TASK DETAILS:
Out of the data below, copy every line with the string "ervoor".

== Segment start ==

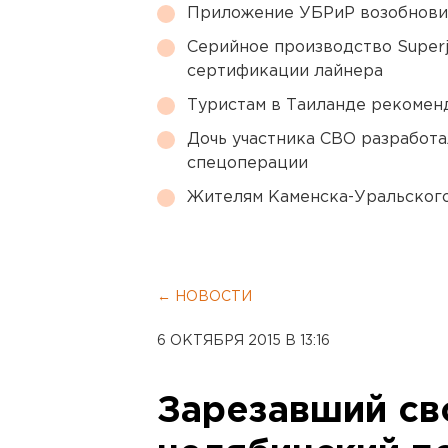
Приложение УБРиР возобнови
Серийное производство Superj
сертификации лайнера
Туристам в Таиланде рекомен
Дочь участника СВО разработа
спецоперации
Жителям Каменска-Уральского
← НОВОСТИ
6 ОКТЯБРЯ 2015 В 13:16
Зарезавший с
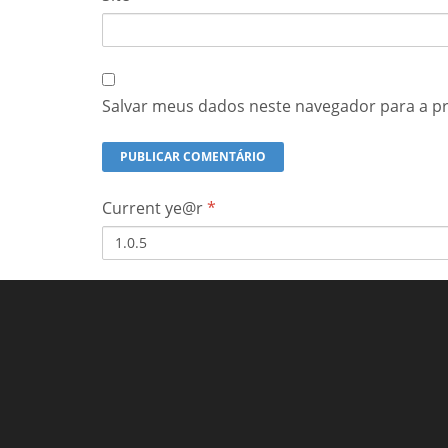
Salvar meus dados neste navegador para a p
Current ye@r
*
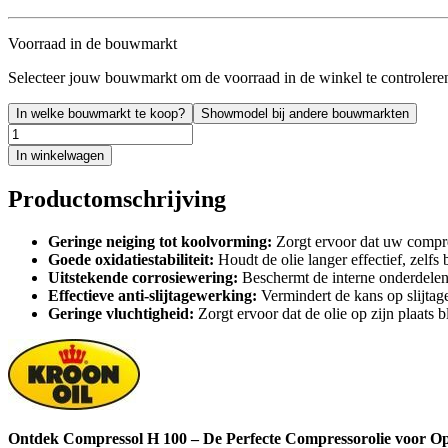
Voorraad in de bouwmarkt
Selecteer jouw bouwmarkt om de voorraad in de winkel te controlere
In welke bouwmarkt te koop?
Showmodel bij andere bouwmarkten
In winkelwagen
Productomschrijving
Geringe neiging tot koolvorming:
Zorgt ervoor dat uw compres
Goede oxidatiestabiliteit:
Houdt de olie langer effectief, zelfs
Uitstekende corrosiewering:
Beschermt de interne onderdelen
Effectieve anti-slijtagewerking:
Vermindert de kans op slijtag
Geringe vluchtigheid:
Zorgt ervoor dat de olie op zijn plaats b
Ontdek Compressol H 100 – De Perfecte Compressorolie voor Opt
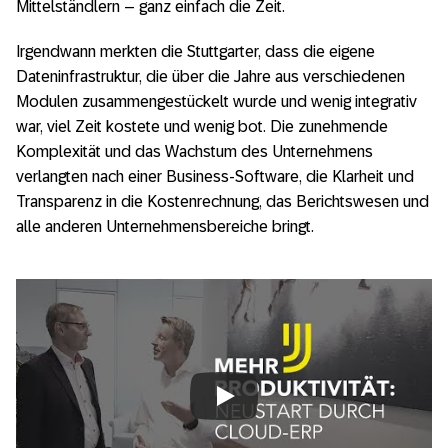
Mittelständlern – ganz einfach die Zeit.
Irgendwann merkten die Stuttgarter, dass die eigene
Dateninfrastruktur, die über die Jahre aus verschiedenen
Modulen zusammengestückelt wurde und wenig integrativ
war, viel Zeit kostete und wenig bot. Die zunehmende
Komplexität und das Wachstum des Unternehmens
verlangten nach einer Business-Software, die Klarheit und
Transparenz in die Kostenrechnung, das Berichtswesen und
alle anderen Unternehmensbereiche bringt.
Always allow YouTube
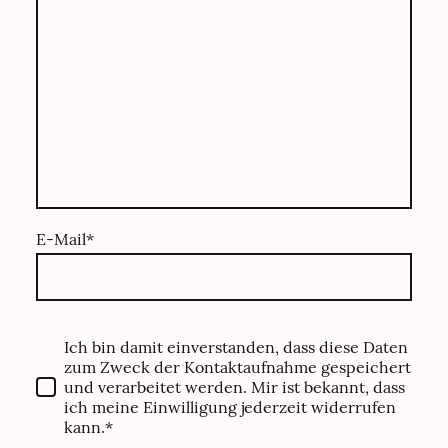
E-Mail
*
Ich bin damit einverstanden, dass diese Daten
zum Zweck der Kontaktaufnahme gespeichert
und verarbeitet werden. Mir ist bekannt, dass
ich meine Einwilligung jederzeit widerrufen
kann.*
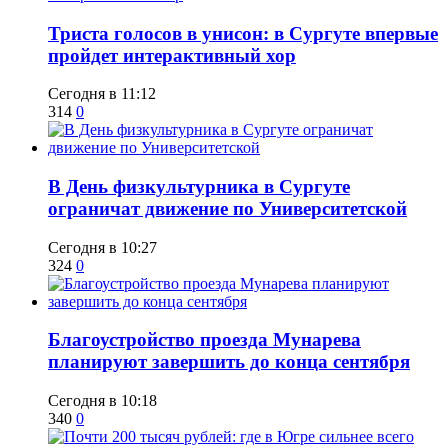
​Триста голосов в унисон: в Сургуте впервые
пройдет интерактивный хор
Сегодня в 11:12
314
0
​В День физкультурника в Сургуте
ограничат движение по Университетской
Сегодня в 10:27
324
0
Благоустройство проезда Мунарева
планируют завершить до конца сентября
Сегодня в 10:18
340
0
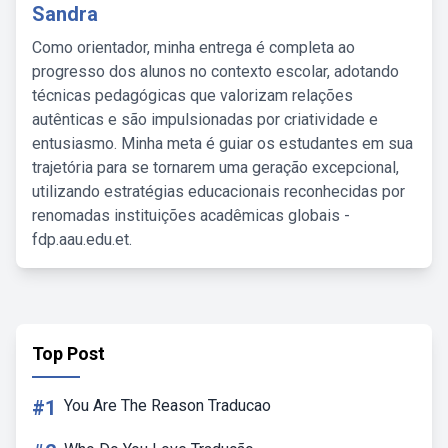
Sandra
Como orientador, minha entrega é completa ao
progresso dos alunos no contexto escolar, adotando
técnicas pedagógicas que valorizam relações
autênticas e são impulsionadas por criatividade e
entusiasmo. Minha meta é guiar os estudantes em sua
trajetória para se tornarem uma geração excepcional,
utilizando estratégias educacionais reconhecidas por
renomadas instituições acadêmicas globais -
fdp.aau.edu.et.
Top Post
#1
You Are The Reason Traducao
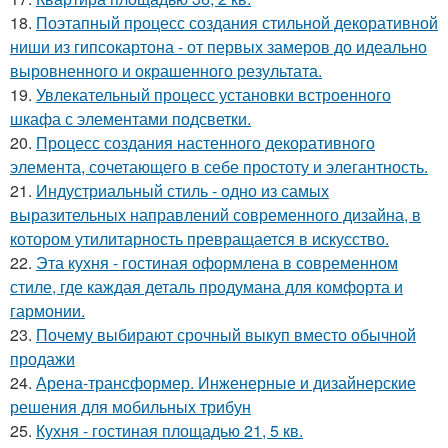
18.
Поэтапный процесс создания стильной декоративной
ниши из гипсокартона - от первых замеров до идеально
выровненного и окрашенного результата.
19.
Увлекательный процесс установки встроенного
шкафа с элементами подсветки.
20.
Процесс создания настенного декоративного
элемента, сочетающего в себе простоту и элегантность.
21.
Индустриальный стиль - одно из самых
выразительных направлений современного дизайна, в
котором утилитарность превращается в искусство.
22.
Эта кухня - гостиная оформлена в современном
стиле, где каждая деталь продумана для комфорта и
гармонии.
23.
Почему выбирают срочный выкуп вместо обычной
продажи
24.
Арена-трансформер. Инженерные и дизайнерские
решения для мобильных трибун
25.
Кухня - гостиная площадью 21, 5 кв.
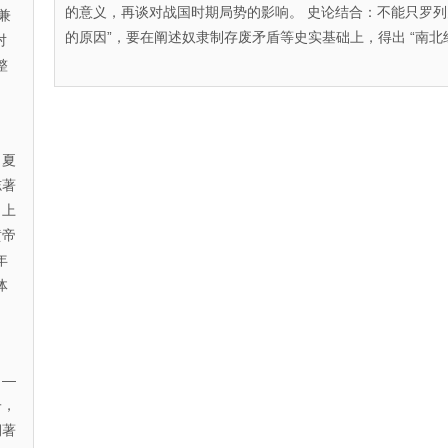
的意义，再谈对战国时期局势的影响。 史论结合：不能只罗列
兼
的原因”，要在阐述奴隶制存废矛盾等史实基础上，得出 “南北
对
整
，夏
志著
了上
黄帝
年
体
 —
子，
期著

== Segment end ==

RESULT:
Zorgt ervoor dat uw compres
Zorgt ervoor dat de olie op zijn plaats b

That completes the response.